Ulises Ali Mejias is an educator and technocultural theorist whose research interests include networked sociality, the philosophy of technology, and learning design. He is a doctoral candidate at Columbia University, where he has taught a graduate seminar on the affordances of social media. His dissertation, "Networked Proximity: ICT's and the Mediation of Nearness" deals with the redefinition of social relevancy by digital media and explores the limits of the network as metaphor and model for organizing social realities. Mr. Mejias has been nominated two years consecutively for an EduBlog award.

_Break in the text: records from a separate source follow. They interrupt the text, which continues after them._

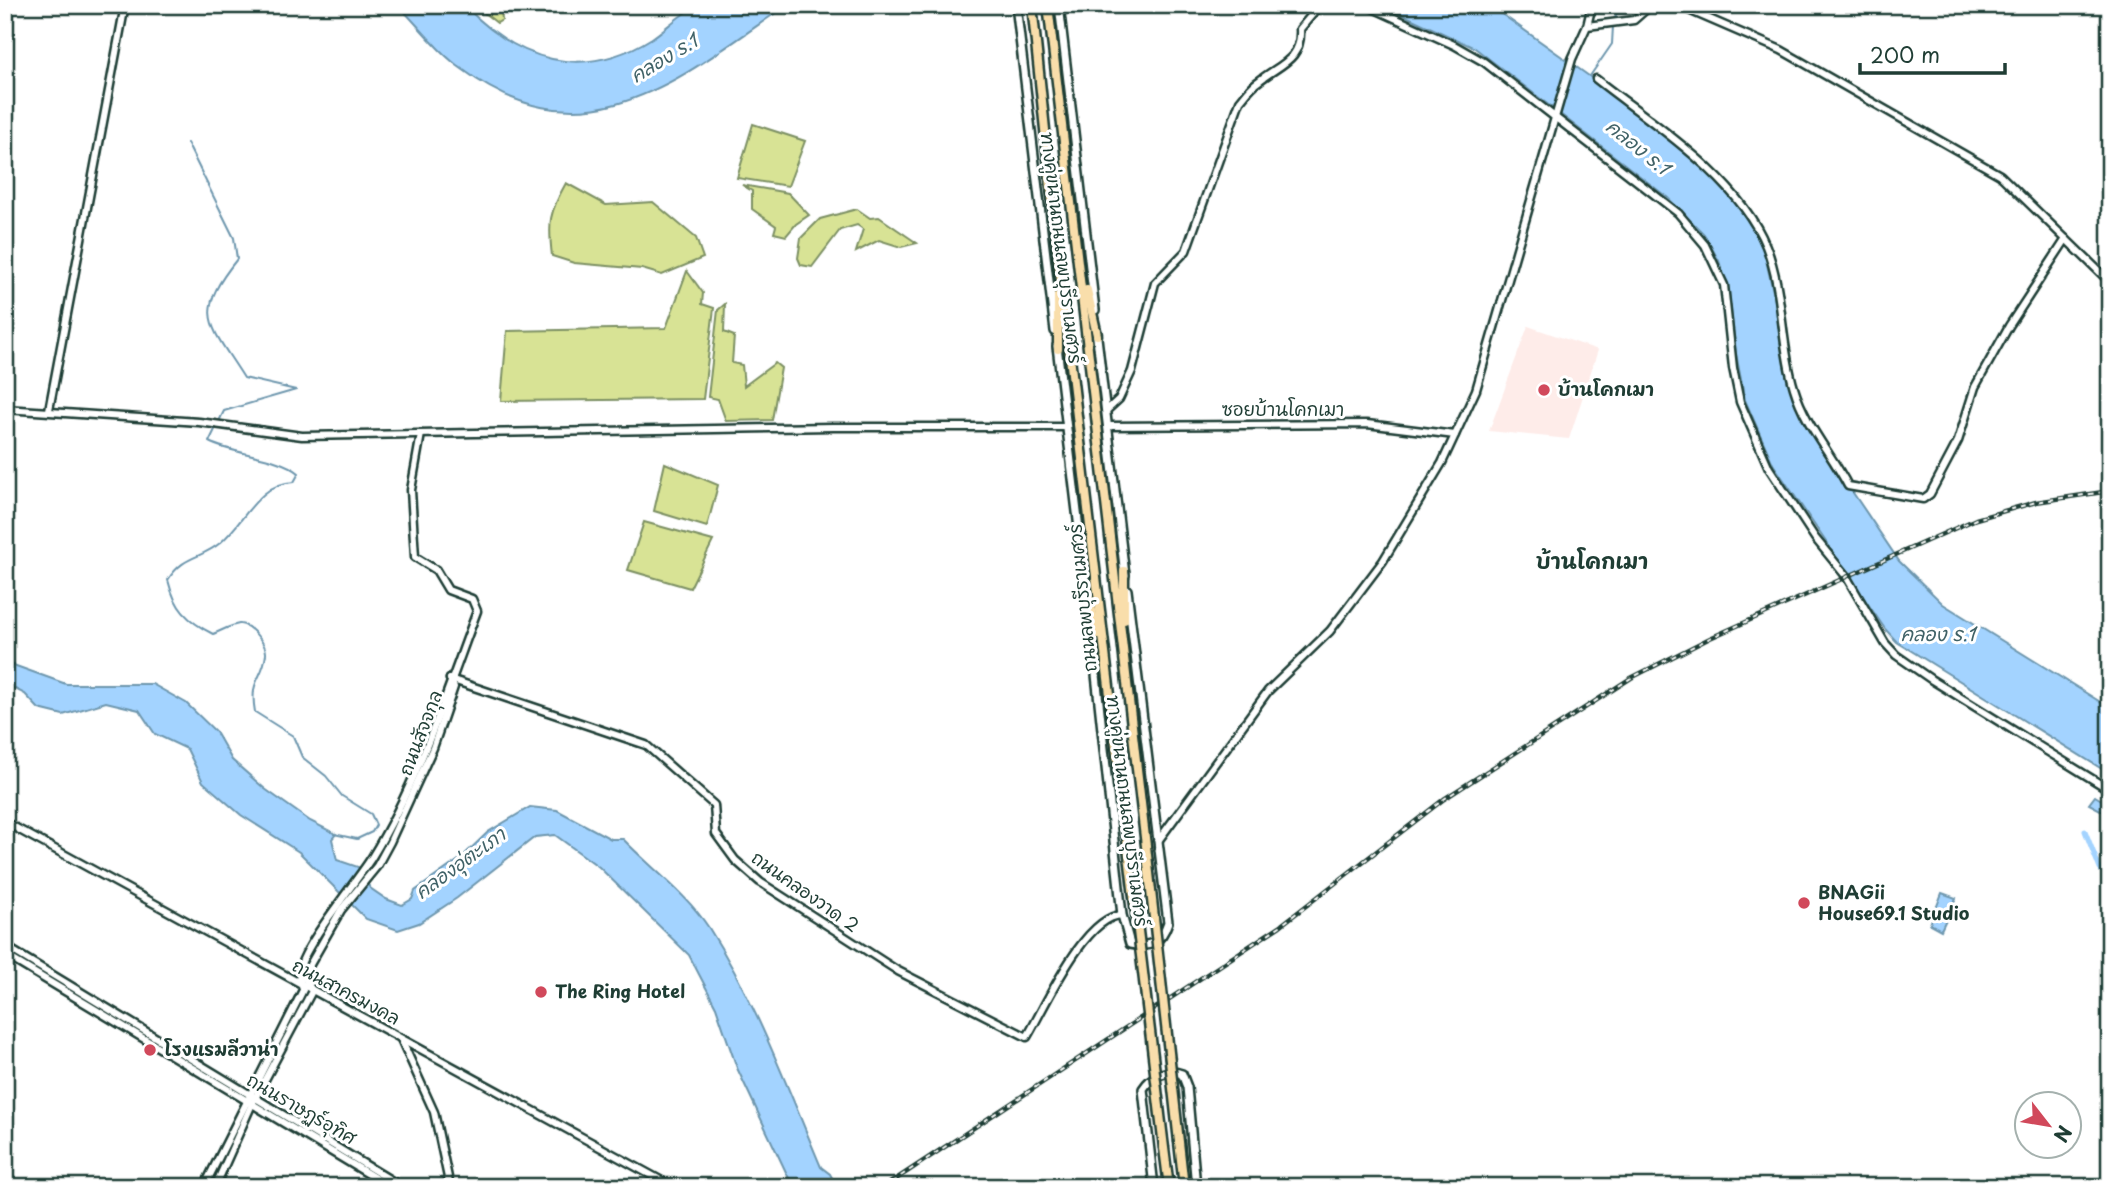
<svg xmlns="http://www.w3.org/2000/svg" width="2115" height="1192" viewBox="0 0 2115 1192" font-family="'Playpen Sans','Playpen Sans Thai',sans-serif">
<rect width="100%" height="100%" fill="#fff"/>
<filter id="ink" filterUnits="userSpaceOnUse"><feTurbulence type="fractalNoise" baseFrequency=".0143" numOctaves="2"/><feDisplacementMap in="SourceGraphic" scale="14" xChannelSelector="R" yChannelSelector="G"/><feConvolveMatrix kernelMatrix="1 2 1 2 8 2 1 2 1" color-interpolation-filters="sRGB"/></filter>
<g filter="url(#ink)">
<path fill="#feece9" d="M 1528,326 L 1598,350 L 1569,439 L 1489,431 Z"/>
<g fill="#d8e395" stroke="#7c9064" stroke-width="2">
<path d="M 474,5 L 506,5 L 501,10 L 502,20 L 497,23 Z"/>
<path d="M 753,124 L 805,141 L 788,186 L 737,178 Z"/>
<path d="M 566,183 L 606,205 L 653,202 L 696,238 L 703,258 L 662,275 L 642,269 L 574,263 L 552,256 C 548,222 549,213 566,183 Z"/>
<path d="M 742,185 L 788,193 L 809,215 L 796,224 L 786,236 L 774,233 L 776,226 L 752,209 L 752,191 Z"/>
<path d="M 857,209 L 870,218 L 879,217 L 917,243 L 901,247 L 879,240 L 856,252 L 863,229 L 857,225 L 840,230 L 812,267 L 801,265 L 798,258 L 801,238 L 820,219 Z"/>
<path d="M 687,271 L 703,293 L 702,304 L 714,308 L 703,399 L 501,401 L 507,331 L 666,328 Z"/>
<path d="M 725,304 L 724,332 L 734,336 L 732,363 L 742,365 L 744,386 L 775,363 L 781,368 L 772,420 L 726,421 L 718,399 L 708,397 L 718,310 Z"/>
<path d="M 665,463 L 718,485 L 707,527 L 654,511 Z"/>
<path d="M 644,522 L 713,541 L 690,588 L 628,570 Z"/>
</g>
<g fill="#a3d3ff" stroke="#6e97ae" stroke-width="2">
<path d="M 398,5 L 464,5 C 518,61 582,82 652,38 C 666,29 685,9 701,5 C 721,0 765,5 787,5 C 683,76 587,163 462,69 C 438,52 419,26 398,5 Z"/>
<path d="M 1382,5 L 1489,5 L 1589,76 L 1696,161 L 1737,204 L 1763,246 L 1780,323 L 1787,377 L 1810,429 L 1899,561 L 1943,604 L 2110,708 L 2110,774 L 1897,642 L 1885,629 L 1773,464 L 1745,400 L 1736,354 L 1729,293 L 1719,261 L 1704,234 L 1668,198 L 1475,48 Z"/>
<path d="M 5,662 L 66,684 L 152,684 L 186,703 L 216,732 L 232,760 L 265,789 L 310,821 L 336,834 L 332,839 L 337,860 L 358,867 L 370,888 L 386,899 L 402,905 L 412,899 L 415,891 L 460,859 L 488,832 L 530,807 L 557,810 L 611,839 L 623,839 C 652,869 686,893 709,928 C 756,1002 787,1087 821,1167 L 830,1174 L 837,1187 L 793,1187 L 737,1068 L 716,1007 L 689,955 L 599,867 L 555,835 L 535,837 L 457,898 L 419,923 L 398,930 L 366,919 L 299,852 L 241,815 L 203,782 L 187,749 L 155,734 L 139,710 L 106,702 L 63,715 L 39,709 L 25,694 L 5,684 Z"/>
<path d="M 2095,796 L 2110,805 L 2110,815 L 2089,804 Z"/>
<path d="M 1942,893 L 1956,898 L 1941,930 L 1930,924 Z"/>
</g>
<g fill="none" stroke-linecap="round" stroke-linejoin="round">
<g stroke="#6e97ae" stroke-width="2">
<path d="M 1614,20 L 1620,5"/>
<path d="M 1590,76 L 1612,44 L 1613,26"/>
<path d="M 187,143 L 234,238 L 237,259 C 192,315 210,324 244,378 L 296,390 L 224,411 L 209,442 C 235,455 279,456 299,473 L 294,482 C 258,483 245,522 220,543 C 201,559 183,555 168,580 C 175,608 187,621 213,634 C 221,631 231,625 239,624 C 249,623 267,644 266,654 C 263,680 249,678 255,712 L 293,736 L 302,757 L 326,776 L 342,796 L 371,814 L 376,825 L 372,832 L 357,839 L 334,834"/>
</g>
<path stroke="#a3d3ff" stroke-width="5" d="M 2085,831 L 2100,869 L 2110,878"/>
<defs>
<g id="tertiary">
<path d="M 1366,5 L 1454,45 L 1484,62 L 1678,213 L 1705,245 L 1724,285 L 1733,368 L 1740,402 L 1769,468 L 1815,538 L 1846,576 L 1885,643 L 1896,655 L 1932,680 L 2110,790"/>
<path d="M 1677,5 L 1781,50 L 2000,175 L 2110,282"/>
<path d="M 1587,26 L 1592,5"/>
<path d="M 1596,79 C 1653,124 1738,177 1766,246 C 1784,291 1780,343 1794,388 C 1805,425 1831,453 1848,486 L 1923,499 L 1930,494 L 1958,441 L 1975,387 L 2009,326 L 2066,239"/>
<path d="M 5,409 L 199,422 L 302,436 L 833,427 L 1066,427"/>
<path d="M 49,410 L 125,5"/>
<path d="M 1107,410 L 1119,399 L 1132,371 L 1155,283 L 1186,251 L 1240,101 C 1246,94 1251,86 1259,81 C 1280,64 1302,60 1300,29 L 1320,5"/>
<path d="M 1109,426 L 1367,424 L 1455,435"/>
<path d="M 450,679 L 646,745 L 714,805 L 716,834 L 735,860 L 760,882 L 898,971 L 1027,1037 C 1045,1007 1084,916 1122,915"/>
<path d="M 5,822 L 673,1187"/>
<path d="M 1158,841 L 1268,691 L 1330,631 L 1383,561 L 1442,463 L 1476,390 L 1572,59 L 1587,26 L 1634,20 L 1651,5"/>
<path d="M 5,946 L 402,1187"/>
<path d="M 5,955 L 390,1187"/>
<path d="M 401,1039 L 434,1112 L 450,1187"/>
<path d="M 204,1187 L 303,990 C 303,985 299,980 299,975 C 297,952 359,879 372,857 C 418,782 446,694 477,611 L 472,599 L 448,590 L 436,570 L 415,557 L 411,490 L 421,434"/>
<path d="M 215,1187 L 252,1104 L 312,991 L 305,978 L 308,968 L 341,910 L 377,866 L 390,842 L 433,748 L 454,687 L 450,679"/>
</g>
<g id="secondary">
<path d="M 1016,5 L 1055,331"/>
<path d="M 1059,5 L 1095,310"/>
<path d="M 1096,329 L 1125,575"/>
<path d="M 1057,346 L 1087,595"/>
<path d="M 1089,610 L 1122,915 L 1130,944 C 1151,948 1161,943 1168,922 L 1127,590"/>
<path d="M 1154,1187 L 1143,1089 C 1151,1076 1168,1068 1182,1074 L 1187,1087 L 1196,1187"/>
</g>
<g id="primary">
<path d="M 1032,5 L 1059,264 L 1128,847"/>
<path d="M 1048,5 L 1146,846"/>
<path d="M 1087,290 L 1097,335"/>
<path d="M 1058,349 L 1058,296"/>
<path d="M 1087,590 L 1098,635"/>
<path d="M 1124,620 L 1124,571"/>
<path d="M 1179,1142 L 1184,1187"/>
<path d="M 1164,1148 L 1169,1187"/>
</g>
</defs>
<use href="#tertiary" stroke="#1f3d34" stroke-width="11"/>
<use href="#secondary" stroke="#1f3d34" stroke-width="12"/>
<use href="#primary" stroke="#1f3d34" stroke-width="13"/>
<use href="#tertiary" stroke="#fff" stroke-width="6"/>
<use href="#secondary" stroke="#fff" stroke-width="7"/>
<use href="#primary" stroke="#f9deab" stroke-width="8"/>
<defs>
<path id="rail" d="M 884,1187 L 1280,926 L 1444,799 L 1631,678 L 1710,638 L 1976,519 L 2036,502 L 2110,491"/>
</defs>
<use href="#rail" stroke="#1f3d34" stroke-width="4.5"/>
<use href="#rail" stroke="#fff" stroke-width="2" stroke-dasharray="5" stroke-linecap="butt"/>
<defs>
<g id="primary-bridge">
<path d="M 1146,846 L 1179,1142"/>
<path d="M 1128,847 L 1164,1148"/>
</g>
</defs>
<use href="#primary-bridge" stroke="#1f3d34" stroke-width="13" stroke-linecap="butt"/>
<use href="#primary-bridge" stroke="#f9deab" stroke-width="8"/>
</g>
</g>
<g fill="#d1495b" stroke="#fff" stroke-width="2.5">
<circle cx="1544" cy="390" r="7"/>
<circle cx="1804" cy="903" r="7"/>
<circle cx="541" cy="992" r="7"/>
<circle cx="150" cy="1050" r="7"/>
</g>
<g text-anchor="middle" stroke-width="6" stroke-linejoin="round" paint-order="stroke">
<g font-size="18" fill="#1f3d34" stroke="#fff">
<text transform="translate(1061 248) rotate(83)" y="6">ทางคู่ขนานถนนลพบุรีราเมศวร์</text>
<text x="1283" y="416">ซอยบ้านโคกเมา</text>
<text transform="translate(1083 598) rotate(-96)" y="6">ถนนลพบุรีราเมศวร์</text>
<text transform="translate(421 733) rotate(-69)" y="6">ถนนสัจจกุล</text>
<text transform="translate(1127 811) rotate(83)" y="6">ทางคู่ขนานถนนลพบุรีราเมศวร์</text>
<text transform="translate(805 892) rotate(35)" y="6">ถนนคลองวาด 2</text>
<text transform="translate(346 992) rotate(28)" y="6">ถนนสาครมงคล</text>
<text transform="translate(301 1109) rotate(30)" y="6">ถนนราษฏร์อุทิศ</text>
</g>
<g font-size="18" font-weight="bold" fill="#1f3d34" stroke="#fff" text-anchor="start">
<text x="1558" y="396">บ้านโคกเมา</text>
<text x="1818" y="899">BNAGii<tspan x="1818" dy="21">House69.1 Studio</tspan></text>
<text x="555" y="998">The Ring Hotel</text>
<text x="164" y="1056">โรงแรมลีวาน่า</text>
</g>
<g font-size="19" font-style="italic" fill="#406267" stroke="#fff">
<text transform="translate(664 58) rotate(-31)" y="7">คลอง ร.1</text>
<text transform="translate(1638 147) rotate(39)" y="7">คลอง ร.1</text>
<text x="1938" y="641">คลอง ร.1</text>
<text transform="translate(460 863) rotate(-36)" y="7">คลองอุ่ตะเภา</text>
</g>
<g font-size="21" font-weight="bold" fill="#1f3d34" stroke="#fff">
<text x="1592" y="569">บ้านโคกเมา</text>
</g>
</g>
<rect width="2115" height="1192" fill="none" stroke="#fff" stroke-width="28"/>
<rect x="14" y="14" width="2087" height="1164" fill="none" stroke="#1f3d34" stroke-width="2.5" filter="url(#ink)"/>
<g transform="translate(2048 1125) rotate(121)"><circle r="33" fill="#ffffff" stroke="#a5b1ae" stroke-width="2"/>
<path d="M0-5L12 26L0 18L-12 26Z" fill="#d1495b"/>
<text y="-10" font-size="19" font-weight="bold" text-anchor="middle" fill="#1f3d34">N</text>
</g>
<path d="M1860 63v10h145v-10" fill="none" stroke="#1f3d34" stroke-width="3.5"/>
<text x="1870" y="63" font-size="21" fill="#1f3d34" stroke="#ffffff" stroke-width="5" paint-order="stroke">200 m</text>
</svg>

Trebor Scholz is a media theorist, artist, and activist who lectures internationally on the affordances of networked sociality for media activism, art, and education. As founder of the Institute for Distributed Creativity (iDC), he contributed essays to several books, journals, and periodicals and co-edited "The Art of Free Cooperation," forthcoming with Autonomedia (NYC). He is currently assistant professor and researcher in the Department of Media Study at the State University of New York at Buffalo and research fellow at the Hochschule fuer Kunst und Gestaltung, Zurich (Switzerland).